== Problem statement ==
The output must reproduce each line of the data word for word.

== Segment start ==

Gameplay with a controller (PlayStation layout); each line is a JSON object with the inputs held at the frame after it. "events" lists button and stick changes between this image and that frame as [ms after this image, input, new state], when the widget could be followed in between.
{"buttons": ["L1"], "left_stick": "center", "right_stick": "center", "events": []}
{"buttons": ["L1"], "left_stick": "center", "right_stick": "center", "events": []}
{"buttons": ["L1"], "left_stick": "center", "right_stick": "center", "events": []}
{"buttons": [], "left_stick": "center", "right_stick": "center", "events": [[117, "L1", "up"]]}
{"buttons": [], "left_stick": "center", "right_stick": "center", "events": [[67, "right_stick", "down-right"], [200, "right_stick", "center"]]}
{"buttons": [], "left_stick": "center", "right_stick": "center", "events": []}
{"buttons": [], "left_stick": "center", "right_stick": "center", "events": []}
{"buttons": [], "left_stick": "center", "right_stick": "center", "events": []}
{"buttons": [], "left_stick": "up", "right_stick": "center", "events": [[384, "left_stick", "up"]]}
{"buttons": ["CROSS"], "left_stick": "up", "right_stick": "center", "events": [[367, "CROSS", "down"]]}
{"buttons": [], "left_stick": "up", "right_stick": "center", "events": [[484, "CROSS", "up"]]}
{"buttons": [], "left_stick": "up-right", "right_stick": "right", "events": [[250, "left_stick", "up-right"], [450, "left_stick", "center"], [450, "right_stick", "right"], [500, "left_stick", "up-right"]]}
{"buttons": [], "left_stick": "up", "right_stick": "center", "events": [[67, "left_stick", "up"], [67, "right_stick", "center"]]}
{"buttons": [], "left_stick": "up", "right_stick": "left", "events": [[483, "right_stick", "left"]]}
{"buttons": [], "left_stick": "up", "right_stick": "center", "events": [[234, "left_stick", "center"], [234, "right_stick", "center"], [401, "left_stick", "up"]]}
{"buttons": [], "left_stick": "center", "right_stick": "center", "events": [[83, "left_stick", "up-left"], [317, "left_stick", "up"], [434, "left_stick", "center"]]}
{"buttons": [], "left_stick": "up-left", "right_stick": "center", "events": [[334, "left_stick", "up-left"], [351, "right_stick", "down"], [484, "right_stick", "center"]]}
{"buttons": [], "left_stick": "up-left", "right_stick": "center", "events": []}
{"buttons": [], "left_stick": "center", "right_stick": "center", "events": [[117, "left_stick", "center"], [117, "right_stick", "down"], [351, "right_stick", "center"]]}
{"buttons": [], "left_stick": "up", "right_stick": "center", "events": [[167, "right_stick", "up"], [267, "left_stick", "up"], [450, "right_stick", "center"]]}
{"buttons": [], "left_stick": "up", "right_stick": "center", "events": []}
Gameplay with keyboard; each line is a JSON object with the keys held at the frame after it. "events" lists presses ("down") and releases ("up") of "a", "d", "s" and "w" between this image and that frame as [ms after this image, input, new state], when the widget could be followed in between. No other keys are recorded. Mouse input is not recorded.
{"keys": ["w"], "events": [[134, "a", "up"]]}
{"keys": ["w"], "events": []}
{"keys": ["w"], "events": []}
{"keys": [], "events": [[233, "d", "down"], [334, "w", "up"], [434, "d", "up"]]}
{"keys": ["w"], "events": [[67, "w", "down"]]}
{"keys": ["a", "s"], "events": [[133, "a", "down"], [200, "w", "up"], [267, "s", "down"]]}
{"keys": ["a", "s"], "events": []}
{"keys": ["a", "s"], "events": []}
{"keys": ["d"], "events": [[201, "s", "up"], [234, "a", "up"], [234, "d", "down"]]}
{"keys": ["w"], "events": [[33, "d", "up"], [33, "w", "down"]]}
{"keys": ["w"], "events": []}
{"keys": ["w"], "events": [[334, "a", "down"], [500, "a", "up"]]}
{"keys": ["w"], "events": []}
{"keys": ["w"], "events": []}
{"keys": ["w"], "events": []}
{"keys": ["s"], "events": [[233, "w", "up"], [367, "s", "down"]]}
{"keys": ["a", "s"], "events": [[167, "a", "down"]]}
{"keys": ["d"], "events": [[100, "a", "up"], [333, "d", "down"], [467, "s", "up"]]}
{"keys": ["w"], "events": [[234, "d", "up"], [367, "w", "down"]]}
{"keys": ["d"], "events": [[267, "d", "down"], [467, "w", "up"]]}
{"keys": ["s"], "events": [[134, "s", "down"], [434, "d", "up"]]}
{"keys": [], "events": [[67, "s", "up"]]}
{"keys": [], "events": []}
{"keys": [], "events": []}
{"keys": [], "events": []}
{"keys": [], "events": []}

== Segment end ==

== Answer to this task ==
Gameplay with a controller (PlayStation layout); each line is a JSON object with the inputs held at the frame after it. "events" lists button and stick changes between this image and that frame as [ms after this image, input, new state], when the widget could be followed in between.
{"buttons": ["L1"], "left_stick": "center", "right_stick": "center", "events": []}
{"buttons": ["L1"], "left_stick": "center", "right_stick": "center", "events": []}
{"buttons": ["L1"], "left_stick": "center", "right_stick": "center", "events": []}
{"buttons": [], "left_stick": "center", "right_stick": "center", "events": [[117, "L1", "up"]]}
{"buttons": [], "left_stick": "center", "right_stick": "center", "events": [[67, "right_stick", "down-right"], [200, "right_stick", "center"]]}
{"buttons": [], "left_stick": "center", "right_stick": "center", "events": []}
{"buttons": [], "left_stick": "center", "right_stick": "center", "events": []}
{"buttons": [], "left_stick": "center", "right_stick": "center", "events": []}
{"buttons": [], "left_stick": "up", "right_stick": "center", "events": [[384, "left_stick", "up"]]}
{"buttons": ["CROSS"], "left_stick": "up", "right_stick": "center", "events": [[367, "CROSS", "down"]]}
{"buttons": [], "left_stick": "up", "right_stick": "center", "events": [[484, "CROSS", "up"]]}
{"buttons": [], "left_stick": "up-right", "right_stick": "right", "events": [[250, "left_stick", "up-right"], [450, "left_stick", "center"], [450, "right_stick", "right"], [500, "left_stick", "up-right"]]}
{"buttons": [], "left_stick": "up", "right_stick": "center", "events": [[67, "left_stick", "up"], [67, "right_stick", "center"]]}
{"buttons": [], "left_stick": "up", "right_stick": "left", "events": [[483, "right_stick", "left"]]}
{"buttons": [], "left_stick": "up", "right_stick": "center", "events": [[234, "left_stick", "center"], [234, "right_stick", "center"], [401, "left_stick", "up"]]}
{"buttons": [], "left_stick": "center", "right_stick": "center", "events": [[83, "left_stick", "up-left"], [317, "left_stick", "up"], [434, "left_stick", "center"]]}
{"buttons": [], "left_stick": "up-left", "right_stick": "center", "events": [[334, "left_stick", "up-left"], [351, "right_stick", "down"], [484, "right_stick", "center"]]}
{"buttons": [], "left_stick": "up-left", "right_stick": "center", "events": []}
{"buttons": [], "left_stick": "center", "right_stick": "center", "events": [[117, "left_stick", "center"], [117, "right_stick", "down"], [351, "right_stick", "center"]]}
{"buttons": [], "left_stick": "up", "right_stick": "center", "events": [[167, "right_stick", "up"], [267, "left_stick", "up"], [450, "right_stick", "center"]]}
{"buttons": [], "left_stick": "up", "right_stick": "center", "events": []}
Gameplay with keyboard; each line is a JSON object with the keys held at the frame after it. "events" lists presses ("down") and releases ("up") of "a", "d", "s" and "w" between this image and that frame as [ms after this image, input, new state], when the widget could be followed in between. No other keys are recorded. Mouse input is not recorded.
{"keys": ["w"], "events": [[134, "a", "up"]]}
{"keys": ["w"], "events": []}
{"keys": ["w"], "events": []}
{"keys": [], "events": [[233, "d", "down"], [334, "w", "up"], [434, "d", "up"]]}
{"keys": ["w"], "events": [[67, "w", "down"]]}
{"keys": ["a", "s"], "events": [[133, "a", "down"], [200, "w", "up"], [267, "s", "down"]]}
{"keys": ["a", "s"], "events": []}
{"keys": ["a", "s"], "events": []}
{"keys": ["d"], "events": [[201, "s", "up"], [234, "a", "up"], [234, "d", "down"]]}
{"keys": ["w"], "events": [[33, "d", "up"], [33, "w", "down"]]}
{"keys": ["w"], "events": []}
{"keys": ["w"], "events": [[334, "a", "down"], [500, "a", "up"]]}
{"keys": ["w"], "events": []}
{"keys": ["w"], "events": []}
{"keys": ["w"], "events": []}
{"keys": ["s"], "events": [[233, "w", "up"], [367, "s", "down"]]}
{"keys": ["a", "s"], "events": [[167, "a", "down"]]}
{"keys": ["d"], "events": [[100, "a", "up"], [333, "d", "down"], [467, "s", "up"]]}
{"keys": ["w"], "events": [[234, "d", "up"], [367, "w", "down"]]}
{"keys": ["d"], "events": [[267, "d", "down"], [467, "w", "up"]]}
{"keys": ["s"], "events": [[134, "s", "down"], [434, "d", "up"]]}
{"keys": [], "events": [[67, "s", "up"]]}
{"keys": [], "events": []}
{"keys": [], "events": []}
{"keys": [], "events": []}
{"keys": [], "events": []}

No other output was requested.